* [Exercise details]
The answer must consist of every line in the data below that holds the word "appears".

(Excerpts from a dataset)

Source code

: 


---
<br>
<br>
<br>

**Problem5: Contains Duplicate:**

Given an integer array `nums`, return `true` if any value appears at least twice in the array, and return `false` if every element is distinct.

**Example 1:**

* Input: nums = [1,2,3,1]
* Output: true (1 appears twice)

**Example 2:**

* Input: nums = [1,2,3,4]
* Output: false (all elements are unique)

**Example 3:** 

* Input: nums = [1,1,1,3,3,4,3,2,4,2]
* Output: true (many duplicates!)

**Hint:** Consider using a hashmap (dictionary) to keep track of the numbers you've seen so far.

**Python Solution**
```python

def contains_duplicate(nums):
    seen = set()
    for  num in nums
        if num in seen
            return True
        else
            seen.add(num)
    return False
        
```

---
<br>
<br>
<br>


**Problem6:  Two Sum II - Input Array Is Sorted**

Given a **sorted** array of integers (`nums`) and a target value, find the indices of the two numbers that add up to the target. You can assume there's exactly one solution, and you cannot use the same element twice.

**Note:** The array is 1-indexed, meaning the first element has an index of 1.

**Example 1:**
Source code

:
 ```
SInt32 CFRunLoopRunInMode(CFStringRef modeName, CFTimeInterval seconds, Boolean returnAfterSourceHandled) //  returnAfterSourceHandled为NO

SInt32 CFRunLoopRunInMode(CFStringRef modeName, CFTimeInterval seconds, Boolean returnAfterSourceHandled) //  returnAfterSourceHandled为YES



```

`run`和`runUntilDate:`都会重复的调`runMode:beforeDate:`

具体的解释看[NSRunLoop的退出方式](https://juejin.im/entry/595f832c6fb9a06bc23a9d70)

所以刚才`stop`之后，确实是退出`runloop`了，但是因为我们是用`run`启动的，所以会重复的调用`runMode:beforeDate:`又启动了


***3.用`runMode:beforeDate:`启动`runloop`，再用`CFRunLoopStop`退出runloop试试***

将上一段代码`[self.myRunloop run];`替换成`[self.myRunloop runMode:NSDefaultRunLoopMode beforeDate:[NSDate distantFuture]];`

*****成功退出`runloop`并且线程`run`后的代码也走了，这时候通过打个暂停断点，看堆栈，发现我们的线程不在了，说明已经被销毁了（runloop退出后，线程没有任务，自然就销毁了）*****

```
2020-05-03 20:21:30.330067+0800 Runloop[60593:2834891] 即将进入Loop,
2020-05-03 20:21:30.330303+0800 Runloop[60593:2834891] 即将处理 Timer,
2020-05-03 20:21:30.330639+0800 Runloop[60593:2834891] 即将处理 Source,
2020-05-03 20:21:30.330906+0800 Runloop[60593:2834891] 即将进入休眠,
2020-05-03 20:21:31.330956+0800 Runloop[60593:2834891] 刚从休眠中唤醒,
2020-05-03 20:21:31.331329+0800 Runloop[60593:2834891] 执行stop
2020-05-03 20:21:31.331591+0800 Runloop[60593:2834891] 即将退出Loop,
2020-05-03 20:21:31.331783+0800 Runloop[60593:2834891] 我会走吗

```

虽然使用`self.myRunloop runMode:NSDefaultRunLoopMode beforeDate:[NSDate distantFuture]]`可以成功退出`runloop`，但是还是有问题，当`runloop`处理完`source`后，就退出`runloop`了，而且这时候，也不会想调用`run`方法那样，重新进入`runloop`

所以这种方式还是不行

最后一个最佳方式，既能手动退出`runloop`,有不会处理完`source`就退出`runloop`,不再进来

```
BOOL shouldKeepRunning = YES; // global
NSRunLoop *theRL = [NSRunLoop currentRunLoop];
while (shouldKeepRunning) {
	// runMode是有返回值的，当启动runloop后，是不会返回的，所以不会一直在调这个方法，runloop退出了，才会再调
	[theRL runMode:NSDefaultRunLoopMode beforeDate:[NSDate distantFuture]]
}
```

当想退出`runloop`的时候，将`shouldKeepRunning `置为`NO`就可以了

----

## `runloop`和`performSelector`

* [Response to this exercise]
Given an integer array `nums`, return `true` if any value appears at least twice in the array, and return `false` if every element is distinct.
* Output: true (1 appears twice)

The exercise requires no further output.